(SELECTED TEXT)

It's rare for a genre anthology movie to be a rousing success, through and through. For every Creepshow or Asylum, there are about five or six films on par with Creepshow 2, which featured one excellent tale ("The Raft") and two snoozers. And now that there's a resurgence of the omnibus format within the horror community, with recent winners like sickly perverted Little Deaths and the found-footage subversion V/H/S, folks raised on the works of Amicus and Tales from the Crypt are more vulnerable than ever before to the lamest sides of the anthology sub-genre. Unfortunately, the South Korean three-parter Doomsday Book falls on the negative side of the multi-segment spectrum.

In theory, Doomsday Book sounds perfectly clever and full of potential: Via three tonally different tales, directors Kim Jee-woon (the excellent A Tale of Two Sisters and the equally superb I Saw the Devil) and Yim Pul-Sung present a trio of end-of-the-world scenarios, each of which veers toward the fantastical. But the first segment, Pil-Sung's zombie comedy "A Brave New World," wastes no time in signaling the frustrating unevenness that's to come. More concerned with silly jokes that never fully connect, Pil-Sung's look at how a mad-cow-styled disease turns everyone into lumbering ghouls plays like a poor man's Shaun of the Dead, offering nothing new to the walking dead canon and reaching its apex early on with an admittedly horrific shot of a bovine victim meeting the bad end of axe.

The second segment, Jee-woon's somber, meditative sci-fi entry "Heavenly Creatures," picks things up and holds up as Doomsday Book's highpoint. Taking cues from Isaac Asimov's I, Robot, Jee-woon examines the fear-inducing idea that one day, without anyone being able to stop them, robots or some other byproduct of modern technology could possibly take over control of everything. Here, the bot in question is In-myung, a calculating power-monger who speaks with the calmness of 2001: A Space Odyssey's Hal 9000 and amasses a steadily growing Buddhist following. A complete 180 from "A Brave New World," both in terms of stylistic approach and overall quality, "Heavenly Creatures" is worthy of serious attention. Frankly, it deserves to be in a better movie.

That point is driven home by its proceeding segment, "Happy Birthday," Doomsday Book's closing story co-directed by Pil-Sung and Jee-woon, though it's clearly more the former's doing. The premise is endearingly wacky: Hoping to obtain a new Magic 8-Ball, a little girl accidentally logs onto an alien website and commands a meteorite to head on a fatal collision course toward Earth. Just as much of a comedy as "A Brave New World," "Happy Birthday" is, thankfully, actually funny in spots, particularly when a pair of scared-to-death newscasters appear.

Altogether overlong, mostly unfunny when it tries to be hilarious, and marked by one first-rate segment sandwiched in between a couple of misfires, Doomsday Bookis a noble effort to diversify the anthology style that, despite its bloated length, is too lightweight for its own good. Which is a shame, since Jee-woon's "Heavenly Creatures" hints at the kind of strong product that could've been made if the filmmakers opted for straight-faced commentary over goofy diversions.

(End SELECTED TEXT)
(PROVIDED MATERIAL)

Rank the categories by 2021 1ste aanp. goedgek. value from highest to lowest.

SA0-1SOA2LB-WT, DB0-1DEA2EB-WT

(End PROVIDED MATERIAL)

## PROBLEM DESCRIPTION:
Set down the part of the Doomsday Book review above between "It's rare for" and "the multi-segment spectrum.", inclusive, word for word.

## WRITTEN SOLUTION:
It's rare for a genre anthology movie to be a rousing success, through and through. For every Creepshow or Asylum, there are about five or six films on par with Creepshow 2, which featured one excellent tale ("The Raft") and two snoozers. And now that there's a resurgence of the omnibus format within the horror community, with recent winners like sickly perverted Little Deaths and the found-footage subversion V/H/S, folks raised on the works of Amicus and Tales from the Crypt are more vulnerable than ever before to the lamest sides of the anthology sub-genre. Unfortunately, the South Korean three-parter Doomsday Book falls on the negative side of the multi-segment spectrum.